### PROBLEM DETAILS
Reproduce only what runs from the line containing "na Miška RAžnatovića" to the line containing "Column Internal Parts" in the records below, inclusive. Keep it exact, and keep the pictures out.

*** Opening of SOURCE DATA ***

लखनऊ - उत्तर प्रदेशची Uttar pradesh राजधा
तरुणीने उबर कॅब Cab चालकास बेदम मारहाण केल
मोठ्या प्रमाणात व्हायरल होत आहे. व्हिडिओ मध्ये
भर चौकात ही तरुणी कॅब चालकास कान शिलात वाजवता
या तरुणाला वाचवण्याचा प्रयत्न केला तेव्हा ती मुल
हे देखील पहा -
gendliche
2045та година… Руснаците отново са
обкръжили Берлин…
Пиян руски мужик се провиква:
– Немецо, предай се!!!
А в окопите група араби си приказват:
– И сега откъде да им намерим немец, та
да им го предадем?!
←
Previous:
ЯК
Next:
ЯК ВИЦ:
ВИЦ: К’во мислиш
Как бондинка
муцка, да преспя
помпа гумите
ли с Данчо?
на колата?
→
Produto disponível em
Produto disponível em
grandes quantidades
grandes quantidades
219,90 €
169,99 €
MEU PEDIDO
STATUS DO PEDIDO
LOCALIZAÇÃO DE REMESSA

*** Close of SOURCE DATA ***
*** Opening of SOURCE DATA ***

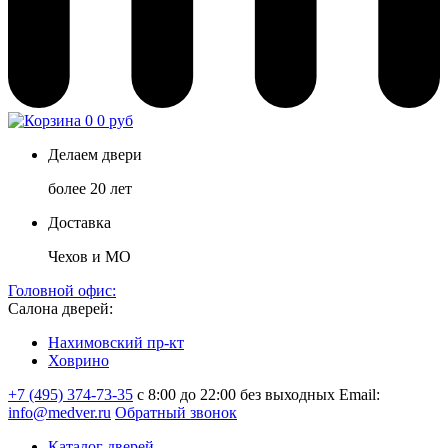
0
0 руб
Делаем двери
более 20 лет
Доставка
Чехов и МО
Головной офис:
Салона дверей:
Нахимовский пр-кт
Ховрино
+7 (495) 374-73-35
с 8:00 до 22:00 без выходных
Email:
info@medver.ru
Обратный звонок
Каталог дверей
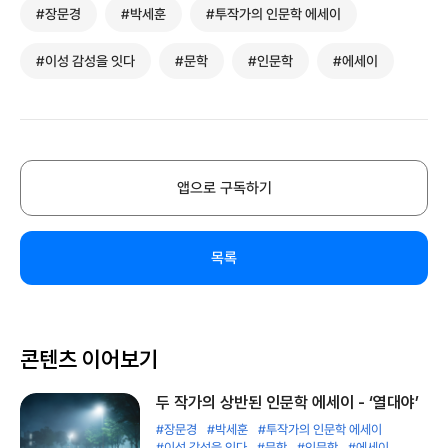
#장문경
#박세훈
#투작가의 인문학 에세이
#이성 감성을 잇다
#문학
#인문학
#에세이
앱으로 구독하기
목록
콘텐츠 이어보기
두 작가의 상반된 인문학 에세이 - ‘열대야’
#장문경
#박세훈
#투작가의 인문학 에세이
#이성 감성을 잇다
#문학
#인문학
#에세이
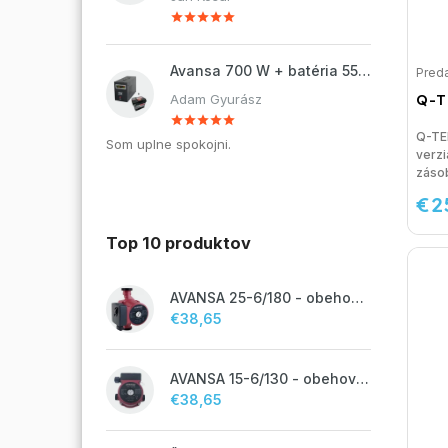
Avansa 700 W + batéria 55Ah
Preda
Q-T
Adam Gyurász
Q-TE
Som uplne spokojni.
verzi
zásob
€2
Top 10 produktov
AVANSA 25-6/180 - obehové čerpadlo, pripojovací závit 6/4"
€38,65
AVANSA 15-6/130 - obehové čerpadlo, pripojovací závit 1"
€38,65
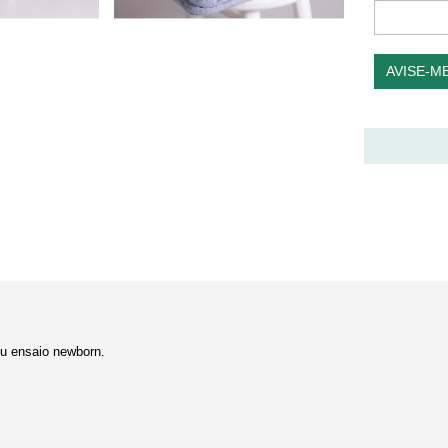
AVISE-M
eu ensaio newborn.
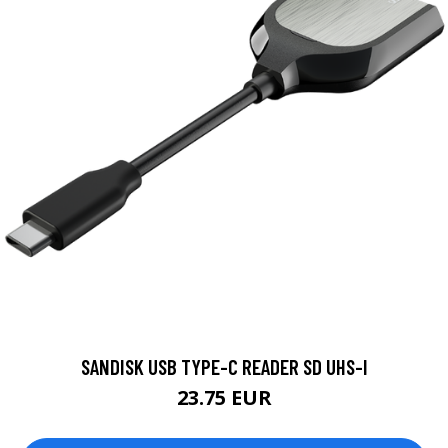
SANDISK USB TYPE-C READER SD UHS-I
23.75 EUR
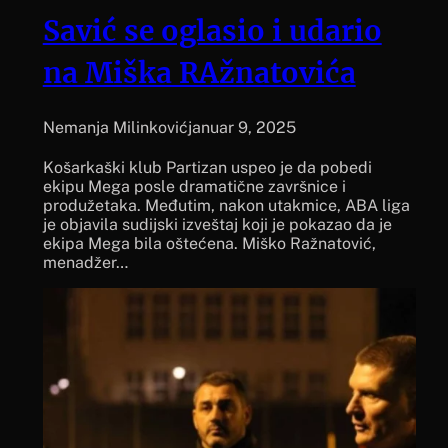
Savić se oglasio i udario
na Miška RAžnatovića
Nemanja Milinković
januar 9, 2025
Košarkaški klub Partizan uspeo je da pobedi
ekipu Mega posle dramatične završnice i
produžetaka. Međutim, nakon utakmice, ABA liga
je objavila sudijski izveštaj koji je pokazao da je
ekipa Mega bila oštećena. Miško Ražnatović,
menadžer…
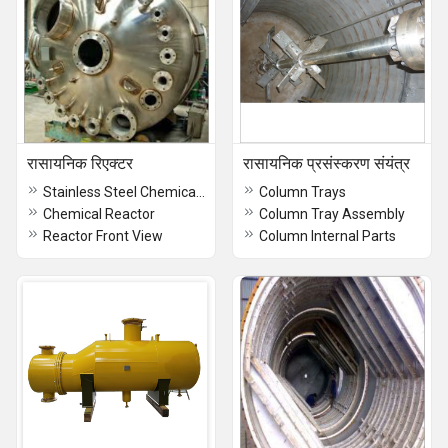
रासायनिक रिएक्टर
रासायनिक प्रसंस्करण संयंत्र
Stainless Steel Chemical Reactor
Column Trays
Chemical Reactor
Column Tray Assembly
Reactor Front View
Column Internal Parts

*** Close of SOURCE DATA ***
*** Opening of SOURCE DATA ***

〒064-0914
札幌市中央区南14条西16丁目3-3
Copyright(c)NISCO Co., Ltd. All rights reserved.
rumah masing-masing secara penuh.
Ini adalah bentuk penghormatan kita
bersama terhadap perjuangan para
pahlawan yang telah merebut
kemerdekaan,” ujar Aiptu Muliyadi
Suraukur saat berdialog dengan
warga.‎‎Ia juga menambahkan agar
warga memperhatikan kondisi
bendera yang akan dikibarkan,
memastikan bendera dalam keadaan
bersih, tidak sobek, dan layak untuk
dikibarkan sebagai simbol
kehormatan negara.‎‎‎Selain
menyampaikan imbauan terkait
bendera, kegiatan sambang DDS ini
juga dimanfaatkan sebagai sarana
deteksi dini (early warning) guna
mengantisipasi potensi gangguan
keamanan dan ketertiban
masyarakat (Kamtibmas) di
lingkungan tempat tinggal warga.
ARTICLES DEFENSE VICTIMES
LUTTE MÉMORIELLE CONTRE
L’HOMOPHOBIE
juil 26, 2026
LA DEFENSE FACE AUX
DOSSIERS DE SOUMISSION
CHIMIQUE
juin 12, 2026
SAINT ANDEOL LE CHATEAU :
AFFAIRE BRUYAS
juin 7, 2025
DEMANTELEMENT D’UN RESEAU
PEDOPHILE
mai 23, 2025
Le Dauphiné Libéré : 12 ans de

*** Close of SOURCE DATA ***

### WRITTEN SOLUTION
na Miška RAžnatovića
Nemanja Milinković
januar 9, 2025
Košarkaški klub Partizan uspeo je da pobedi
ekipu Mega posle dramatične završnice i
produžetaka. Međutim, nakon utakmice, ABA liga
je objavila sudijski izveštaj koji je pokazao da je
ekipa Mega bila oštećena. Miško Ražnatović,
menadžer…
रासायनिक रिएक्टर
रासायनिक प्रसंस्करण संयंत्र
Stainless Steel Chemical Reactor
Column Trays
Chemical Reactor
Column Tray Assembly
Reactor Front View
Column Internal Parts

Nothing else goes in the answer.